AFL‑CIO President Richard Trumka (UMWA) spoke at the Missouri AFL‑CIO’s 29th Biennial Convention yesterday, rallying a packed audience of local union leaders and working Missourians in the fight against Prop. A. He recalled the charge that President Franklin D. Roosevelt delivered to Americans in the midst of the Great Depression: “True patriotism urges us to build an even more substantial America where the good things of life may be shared by more of us.”
Working people in Missouri are speaking out and mobilizing their neighbors against a corporate-backed attack on our fundamental economic rights. As union leaders gather in St. Louis, the state’s labor movement is continuing to embody the spirit of collective action currently sweeping the country.
Faced with a right-wing “right to work” law passed by the state legislature, working Missourians took the fight to workplaces and living rooms across the state. As Trumka explained:
You see, the Missouri labor movement defines extraordinary. You needed 100,000 signatures to get right to work on the ballot. You got over 300,000. 213,000 of those were collected by volunteers. Now you are in the process on knocking on hundreds of thousands of doors. Don’t let up. The next three weeks will make the difference.
Trumka connected the efforts in Missouri to the larger fight working people in America face:
We face our own decision today...our own test of progress. And just as FDR had to battle the forces of wealth and greed in his time, we now must confront a corporate onslaught of historic proportions. They want to rip apart the New Deal piece by piece. They want to bankrupt our unions. They want to leave us poor and weak and divided. And the Supreme Court just did their bidding, flushing 41 years of fairness down the toilet in Janus v. AFSCME.
These corporate leeches, wrapped in the American flag and hijacking words like “freedom” and “rights,” have brought the fight here to Missouri. They think they can steamroll us into submission. They think they can send us running for the hills. Well, brothers and sisters, I’ve got news for them: The only place we’re running is to the polls on Aug. 7 to defeat Proposition A!
Trumka also spoke about the impact working people can have on these battles:
You know, I'm a student of the Civil War. History books talk a lot about the leaders. General A did this. General B did that. They don’t talk a lot about the people who really won battles and won wars. They don’t talk about a private or a corporal who sacrificed their own lives for a brother or a sister next to them. You see, the uncommon heroes are workers. People like us. The rank and file. The soldier who's in the trenches. Because when ordinary people come together, we can do extraordinary things.
One of these heroes is Quiema Spencer, a pipe fitter in Kansas City. As a gay, black woman...she hasn’t had it easy. She's always had to work that much harder to build a better life. But she says it wasn't until she joined a union that she truly found her voice. Locking arms with her brothers and sisters in Plumbers and Pipe Fitters Local 533, she realized that we don’t have to take the crumbs we’re being handed anymore. Together, we can demand better. Now Quiema is knocking doors and making calls so every working person in this state and across the country can find their voice, just like she did.

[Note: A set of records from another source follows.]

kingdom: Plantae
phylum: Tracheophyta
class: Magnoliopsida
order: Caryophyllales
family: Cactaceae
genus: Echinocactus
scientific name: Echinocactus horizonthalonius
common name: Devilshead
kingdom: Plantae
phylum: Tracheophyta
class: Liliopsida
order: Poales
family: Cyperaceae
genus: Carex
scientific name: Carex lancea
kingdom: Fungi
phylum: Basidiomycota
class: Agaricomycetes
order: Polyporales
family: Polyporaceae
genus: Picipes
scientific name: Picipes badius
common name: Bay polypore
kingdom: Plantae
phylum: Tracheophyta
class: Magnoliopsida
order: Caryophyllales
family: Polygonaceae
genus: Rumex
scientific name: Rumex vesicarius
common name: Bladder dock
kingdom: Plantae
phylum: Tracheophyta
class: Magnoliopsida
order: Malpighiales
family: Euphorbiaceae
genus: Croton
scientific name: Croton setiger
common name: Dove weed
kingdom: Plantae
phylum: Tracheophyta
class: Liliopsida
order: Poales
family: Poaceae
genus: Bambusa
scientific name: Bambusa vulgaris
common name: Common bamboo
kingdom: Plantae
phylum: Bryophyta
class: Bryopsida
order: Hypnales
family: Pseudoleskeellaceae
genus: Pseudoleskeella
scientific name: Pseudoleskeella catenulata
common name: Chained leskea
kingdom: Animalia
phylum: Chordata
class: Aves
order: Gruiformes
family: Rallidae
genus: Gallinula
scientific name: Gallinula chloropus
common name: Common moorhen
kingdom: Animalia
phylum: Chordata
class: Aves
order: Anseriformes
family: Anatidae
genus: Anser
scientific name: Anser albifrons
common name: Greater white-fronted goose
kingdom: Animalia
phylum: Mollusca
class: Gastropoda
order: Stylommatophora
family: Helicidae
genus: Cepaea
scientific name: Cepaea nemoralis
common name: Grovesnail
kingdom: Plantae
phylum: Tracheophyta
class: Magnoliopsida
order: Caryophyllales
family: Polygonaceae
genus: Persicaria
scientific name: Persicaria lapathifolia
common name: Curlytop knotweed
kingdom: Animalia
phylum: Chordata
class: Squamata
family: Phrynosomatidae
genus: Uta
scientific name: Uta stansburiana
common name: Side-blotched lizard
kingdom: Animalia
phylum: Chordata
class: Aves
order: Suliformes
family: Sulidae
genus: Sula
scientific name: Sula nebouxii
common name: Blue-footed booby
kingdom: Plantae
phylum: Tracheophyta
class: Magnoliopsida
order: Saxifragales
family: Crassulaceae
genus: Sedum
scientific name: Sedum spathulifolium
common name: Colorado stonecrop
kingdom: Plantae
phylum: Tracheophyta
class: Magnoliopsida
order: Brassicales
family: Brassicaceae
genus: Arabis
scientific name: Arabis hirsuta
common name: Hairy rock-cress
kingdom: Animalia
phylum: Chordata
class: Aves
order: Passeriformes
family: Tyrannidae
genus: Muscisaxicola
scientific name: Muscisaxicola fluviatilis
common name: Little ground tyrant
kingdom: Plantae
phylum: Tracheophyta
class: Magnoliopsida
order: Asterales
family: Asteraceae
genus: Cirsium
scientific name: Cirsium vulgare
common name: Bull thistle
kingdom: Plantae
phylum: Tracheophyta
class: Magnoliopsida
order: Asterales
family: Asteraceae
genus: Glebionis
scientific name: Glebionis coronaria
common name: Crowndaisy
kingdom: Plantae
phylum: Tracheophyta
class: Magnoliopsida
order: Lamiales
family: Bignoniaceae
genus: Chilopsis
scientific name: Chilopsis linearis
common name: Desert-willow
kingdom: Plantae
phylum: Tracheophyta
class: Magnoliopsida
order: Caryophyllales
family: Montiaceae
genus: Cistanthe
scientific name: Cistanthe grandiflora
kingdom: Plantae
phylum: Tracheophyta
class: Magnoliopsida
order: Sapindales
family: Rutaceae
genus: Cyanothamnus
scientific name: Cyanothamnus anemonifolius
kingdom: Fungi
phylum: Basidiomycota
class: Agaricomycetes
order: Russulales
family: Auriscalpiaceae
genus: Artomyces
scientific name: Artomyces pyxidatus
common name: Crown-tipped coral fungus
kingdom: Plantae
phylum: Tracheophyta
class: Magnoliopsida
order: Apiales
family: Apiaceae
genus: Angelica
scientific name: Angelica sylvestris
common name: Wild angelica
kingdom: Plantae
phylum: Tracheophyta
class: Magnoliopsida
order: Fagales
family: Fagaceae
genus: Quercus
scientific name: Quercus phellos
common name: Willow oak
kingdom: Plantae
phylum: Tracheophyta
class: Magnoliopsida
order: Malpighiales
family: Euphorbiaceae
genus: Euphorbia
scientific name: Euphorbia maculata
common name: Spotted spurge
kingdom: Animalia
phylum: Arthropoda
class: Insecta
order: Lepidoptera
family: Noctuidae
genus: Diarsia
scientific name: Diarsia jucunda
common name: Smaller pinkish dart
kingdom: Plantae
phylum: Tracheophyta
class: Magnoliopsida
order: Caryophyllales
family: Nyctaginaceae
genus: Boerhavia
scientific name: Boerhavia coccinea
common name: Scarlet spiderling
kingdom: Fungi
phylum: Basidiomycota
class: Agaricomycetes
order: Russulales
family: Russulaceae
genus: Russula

Trumka closed out with optimism and a call to arms:
The labor movement, we are that bull in the ring. We’ve been getting hit over and over again. Every day. From every direction. They’ve held down our pay. They’ve attacked our health care. They’ve tried to kill our pensions, destroy our jobs and leave us begging for scraps. They want national right to work. They want to make the Supreme Court a corporate boardroom.
Well, guess what? Their time is up. Unions are on the move. In every city and every state. Young and old. Black and white. Immigrant and native-born. Gay and straight. Rural and urban. Republican and Democrat.
We’re spoiling for a fight. I say, bring it on! We've taken their best shot, and we're still standing. We’re the true American patriots. We’re fearless. We’re strong. We’re powerful. We’re united. We’re rising in solidarity…real solidarity…where your picket line is my picket line, and my picket line is your picket line. And we won’t stop until we take our country back.